Data items:

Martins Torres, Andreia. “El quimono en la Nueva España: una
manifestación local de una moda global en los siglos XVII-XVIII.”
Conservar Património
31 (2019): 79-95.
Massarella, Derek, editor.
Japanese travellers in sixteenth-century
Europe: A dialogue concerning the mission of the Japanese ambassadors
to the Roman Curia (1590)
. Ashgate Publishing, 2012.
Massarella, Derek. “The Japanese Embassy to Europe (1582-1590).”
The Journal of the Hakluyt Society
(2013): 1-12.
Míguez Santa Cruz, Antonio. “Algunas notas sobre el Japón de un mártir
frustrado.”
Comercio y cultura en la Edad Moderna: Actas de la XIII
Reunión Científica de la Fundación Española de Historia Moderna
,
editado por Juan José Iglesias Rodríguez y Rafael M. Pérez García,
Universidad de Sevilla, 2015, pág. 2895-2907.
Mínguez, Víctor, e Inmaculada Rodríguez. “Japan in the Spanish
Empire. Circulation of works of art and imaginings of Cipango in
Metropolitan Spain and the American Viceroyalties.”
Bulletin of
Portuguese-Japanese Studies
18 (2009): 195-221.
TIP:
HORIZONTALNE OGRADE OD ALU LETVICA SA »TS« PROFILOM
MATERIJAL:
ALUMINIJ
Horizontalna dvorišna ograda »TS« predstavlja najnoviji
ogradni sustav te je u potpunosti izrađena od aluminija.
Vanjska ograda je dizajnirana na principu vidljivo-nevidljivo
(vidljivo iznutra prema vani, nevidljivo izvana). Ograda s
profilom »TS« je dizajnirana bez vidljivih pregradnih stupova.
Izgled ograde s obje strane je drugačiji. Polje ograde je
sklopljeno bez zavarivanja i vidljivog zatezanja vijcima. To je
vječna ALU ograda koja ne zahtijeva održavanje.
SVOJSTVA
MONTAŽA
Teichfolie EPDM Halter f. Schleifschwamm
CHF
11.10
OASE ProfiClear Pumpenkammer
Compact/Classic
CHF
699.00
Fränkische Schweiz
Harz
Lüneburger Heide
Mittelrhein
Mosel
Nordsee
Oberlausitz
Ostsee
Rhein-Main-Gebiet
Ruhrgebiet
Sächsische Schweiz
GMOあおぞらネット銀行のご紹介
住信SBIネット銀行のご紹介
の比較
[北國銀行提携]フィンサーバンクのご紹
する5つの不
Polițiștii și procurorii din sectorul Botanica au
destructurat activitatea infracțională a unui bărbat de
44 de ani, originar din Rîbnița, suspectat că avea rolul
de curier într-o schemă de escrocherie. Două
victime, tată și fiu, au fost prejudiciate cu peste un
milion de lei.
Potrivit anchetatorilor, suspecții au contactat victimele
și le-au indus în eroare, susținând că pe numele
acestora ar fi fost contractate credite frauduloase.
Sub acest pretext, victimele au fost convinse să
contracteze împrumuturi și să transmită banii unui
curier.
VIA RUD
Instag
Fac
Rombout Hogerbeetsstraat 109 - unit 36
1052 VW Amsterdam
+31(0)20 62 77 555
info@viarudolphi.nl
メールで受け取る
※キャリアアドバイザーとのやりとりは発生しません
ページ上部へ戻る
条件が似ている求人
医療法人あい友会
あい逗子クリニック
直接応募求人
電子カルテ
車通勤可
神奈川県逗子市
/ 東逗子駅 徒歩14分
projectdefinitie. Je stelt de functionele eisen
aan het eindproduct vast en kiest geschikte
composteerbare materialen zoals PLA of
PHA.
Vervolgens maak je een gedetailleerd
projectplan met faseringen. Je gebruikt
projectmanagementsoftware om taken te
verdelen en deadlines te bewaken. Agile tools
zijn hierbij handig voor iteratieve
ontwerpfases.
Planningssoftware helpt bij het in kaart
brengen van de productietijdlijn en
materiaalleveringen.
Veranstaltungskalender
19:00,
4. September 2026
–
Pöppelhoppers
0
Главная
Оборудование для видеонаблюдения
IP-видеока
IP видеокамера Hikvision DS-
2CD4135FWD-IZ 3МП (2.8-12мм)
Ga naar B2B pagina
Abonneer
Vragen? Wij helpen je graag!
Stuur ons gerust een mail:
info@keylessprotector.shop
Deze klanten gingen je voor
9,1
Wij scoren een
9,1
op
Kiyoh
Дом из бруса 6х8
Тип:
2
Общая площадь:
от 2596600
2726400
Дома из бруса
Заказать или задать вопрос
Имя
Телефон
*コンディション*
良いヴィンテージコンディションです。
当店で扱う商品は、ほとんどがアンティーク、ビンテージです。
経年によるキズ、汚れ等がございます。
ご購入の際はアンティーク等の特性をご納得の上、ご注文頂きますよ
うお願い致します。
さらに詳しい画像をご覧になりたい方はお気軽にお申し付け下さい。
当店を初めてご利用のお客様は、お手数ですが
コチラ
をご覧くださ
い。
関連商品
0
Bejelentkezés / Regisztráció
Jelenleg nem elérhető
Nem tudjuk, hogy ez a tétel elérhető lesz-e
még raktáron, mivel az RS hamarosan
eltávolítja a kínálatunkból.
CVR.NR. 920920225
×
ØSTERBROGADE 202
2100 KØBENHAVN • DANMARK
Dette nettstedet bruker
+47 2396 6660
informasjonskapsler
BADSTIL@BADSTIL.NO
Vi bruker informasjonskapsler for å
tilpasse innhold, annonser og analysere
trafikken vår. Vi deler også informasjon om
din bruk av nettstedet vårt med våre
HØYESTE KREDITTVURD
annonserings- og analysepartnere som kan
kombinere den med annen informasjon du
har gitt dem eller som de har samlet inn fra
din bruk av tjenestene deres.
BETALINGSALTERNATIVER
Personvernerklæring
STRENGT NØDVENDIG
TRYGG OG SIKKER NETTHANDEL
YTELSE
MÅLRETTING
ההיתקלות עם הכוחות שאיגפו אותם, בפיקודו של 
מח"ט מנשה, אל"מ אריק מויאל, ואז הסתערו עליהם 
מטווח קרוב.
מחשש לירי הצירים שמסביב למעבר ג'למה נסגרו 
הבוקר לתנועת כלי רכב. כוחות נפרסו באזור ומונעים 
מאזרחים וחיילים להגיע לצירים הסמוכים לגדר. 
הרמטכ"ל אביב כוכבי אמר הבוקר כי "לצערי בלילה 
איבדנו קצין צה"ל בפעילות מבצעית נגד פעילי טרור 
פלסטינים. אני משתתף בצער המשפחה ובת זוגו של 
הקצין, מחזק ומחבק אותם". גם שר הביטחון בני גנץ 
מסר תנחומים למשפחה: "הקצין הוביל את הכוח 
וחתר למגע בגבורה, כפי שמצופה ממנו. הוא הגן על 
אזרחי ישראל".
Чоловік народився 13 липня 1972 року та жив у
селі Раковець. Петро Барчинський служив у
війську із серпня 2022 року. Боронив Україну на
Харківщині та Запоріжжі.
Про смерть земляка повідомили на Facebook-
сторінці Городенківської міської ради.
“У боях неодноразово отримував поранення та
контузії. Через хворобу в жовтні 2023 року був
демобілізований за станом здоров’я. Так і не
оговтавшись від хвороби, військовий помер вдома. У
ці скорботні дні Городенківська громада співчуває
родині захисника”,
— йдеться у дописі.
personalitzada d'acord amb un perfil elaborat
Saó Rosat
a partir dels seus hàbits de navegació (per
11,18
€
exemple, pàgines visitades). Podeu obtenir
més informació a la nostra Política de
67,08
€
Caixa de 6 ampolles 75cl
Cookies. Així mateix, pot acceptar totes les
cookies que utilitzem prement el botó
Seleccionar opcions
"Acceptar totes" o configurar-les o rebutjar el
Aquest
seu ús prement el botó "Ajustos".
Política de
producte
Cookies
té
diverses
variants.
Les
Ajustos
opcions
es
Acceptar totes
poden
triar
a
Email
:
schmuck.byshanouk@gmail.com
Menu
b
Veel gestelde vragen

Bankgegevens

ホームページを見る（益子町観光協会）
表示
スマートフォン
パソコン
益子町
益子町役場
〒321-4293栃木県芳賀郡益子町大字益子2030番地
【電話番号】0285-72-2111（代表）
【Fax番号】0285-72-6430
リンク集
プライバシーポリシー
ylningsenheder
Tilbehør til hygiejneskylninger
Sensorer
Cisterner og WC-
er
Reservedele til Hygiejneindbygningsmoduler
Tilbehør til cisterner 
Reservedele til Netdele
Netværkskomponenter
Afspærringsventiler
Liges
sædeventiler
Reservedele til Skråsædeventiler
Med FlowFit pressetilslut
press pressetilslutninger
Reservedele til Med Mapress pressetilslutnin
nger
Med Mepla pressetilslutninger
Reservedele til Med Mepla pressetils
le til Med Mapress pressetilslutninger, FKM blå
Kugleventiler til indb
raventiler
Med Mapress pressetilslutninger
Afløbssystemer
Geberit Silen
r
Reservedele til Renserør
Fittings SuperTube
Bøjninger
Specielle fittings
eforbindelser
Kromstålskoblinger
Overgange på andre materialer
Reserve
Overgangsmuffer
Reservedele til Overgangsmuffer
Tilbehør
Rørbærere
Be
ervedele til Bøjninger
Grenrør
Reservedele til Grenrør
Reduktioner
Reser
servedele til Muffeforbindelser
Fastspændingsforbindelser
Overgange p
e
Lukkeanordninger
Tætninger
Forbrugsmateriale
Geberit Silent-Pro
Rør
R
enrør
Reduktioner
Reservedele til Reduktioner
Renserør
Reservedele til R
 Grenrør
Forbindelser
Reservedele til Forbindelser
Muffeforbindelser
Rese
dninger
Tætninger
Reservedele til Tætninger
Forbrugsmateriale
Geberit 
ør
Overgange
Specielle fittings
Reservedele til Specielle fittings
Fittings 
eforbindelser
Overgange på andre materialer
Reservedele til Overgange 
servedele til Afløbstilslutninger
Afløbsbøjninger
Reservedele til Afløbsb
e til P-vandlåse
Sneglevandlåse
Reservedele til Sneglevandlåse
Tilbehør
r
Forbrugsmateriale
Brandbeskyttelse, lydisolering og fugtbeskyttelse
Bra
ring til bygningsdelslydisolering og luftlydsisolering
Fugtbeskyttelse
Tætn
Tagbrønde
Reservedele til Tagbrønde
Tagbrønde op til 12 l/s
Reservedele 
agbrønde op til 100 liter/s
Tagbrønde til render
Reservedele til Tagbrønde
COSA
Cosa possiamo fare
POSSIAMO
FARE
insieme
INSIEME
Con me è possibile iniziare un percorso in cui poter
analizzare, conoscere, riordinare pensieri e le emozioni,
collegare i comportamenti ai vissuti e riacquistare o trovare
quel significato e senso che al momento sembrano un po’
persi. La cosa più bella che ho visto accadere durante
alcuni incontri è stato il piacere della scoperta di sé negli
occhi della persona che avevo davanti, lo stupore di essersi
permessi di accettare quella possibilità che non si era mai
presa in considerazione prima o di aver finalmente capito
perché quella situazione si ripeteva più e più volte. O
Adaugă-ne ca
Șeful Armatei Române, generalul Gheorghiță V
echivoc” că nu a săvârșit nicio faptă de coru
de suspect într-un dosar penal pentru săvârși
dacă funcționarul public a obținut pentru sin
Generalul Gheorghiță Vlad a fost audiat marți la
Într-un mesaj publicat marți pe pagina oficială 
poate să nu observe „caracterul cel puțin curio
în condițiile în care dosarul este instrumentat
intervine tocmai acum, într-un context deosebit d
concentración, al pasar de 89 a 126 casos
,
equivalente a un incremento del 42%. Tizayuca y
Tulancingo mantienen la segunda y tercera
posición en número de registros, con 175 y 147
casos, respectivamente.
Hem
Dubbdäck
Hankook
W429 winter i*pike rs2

## THE PROBLEM
Please return the lines of the entries verbatim, starting with the first line and going on through the line containing "vidljivih pregradnih stupova.".

## ANSWER BOX
Martins Torres, Andreia. “El quimono en la Nueva España: una
manifestación local de una moda global en los siglos XVII-XVIII.”
Conservar Património
31 (2019): 79-95.
Massarella, Derek, editor.
Japanese travellers in sixteenth-century
Europe: A dialogue concerning the mission of the Japanese ambassadors
to the Roman Curia (1590)
. Ashgate Publishing, 2012.
Massarella, Derek. “The Japanese Embassy to Europe (1582-1590).”
The Journal of the Hakluyt Society
(2013): 1-12.
Míguez Santa Cruz, Antonio. “Algunas notas sobre el Japón de un mártir
frustrado.”
Comercio y cultura en la Edad Moderna: Actas de la XIII
Reunión Científica de la Fundación Española de Historia Moderna
,
editado por Juan José Iglesias Rodríguez y Rafael M. Pérez García,
Universidad de Sevilla, 2015, pág. 2895-2907.
Mínguez, Víctor, e Inmaculada Rodríguez. “Japan in the Spanish
Empire. Circulation of works of art and imaginings of Cipango in
Metropolitan Spain and the American Viceroyalties.”
Bulletin of
Portuguese-Japanese Studies
18 (2009): 195-221.
TIP:
HORIZONTALNE OGRADE OD ALU LETVICA SA »TS« PROFILOM
MATERIJAL:
ALUMINIJ
Horizontalna dvorišna ograda »TS« predstavlja najnoviji
ogradni sustav te je u potpunosti izrađena od aluminija.
Vanjska ograda je dizajnirana na principu vidljivo-nevidljivo
(vidljivo iznutra prema vani, nevidljivo izvana). Ograda s
profilom »TS« je dizajnirana bez vidljivih pregradnih stupova.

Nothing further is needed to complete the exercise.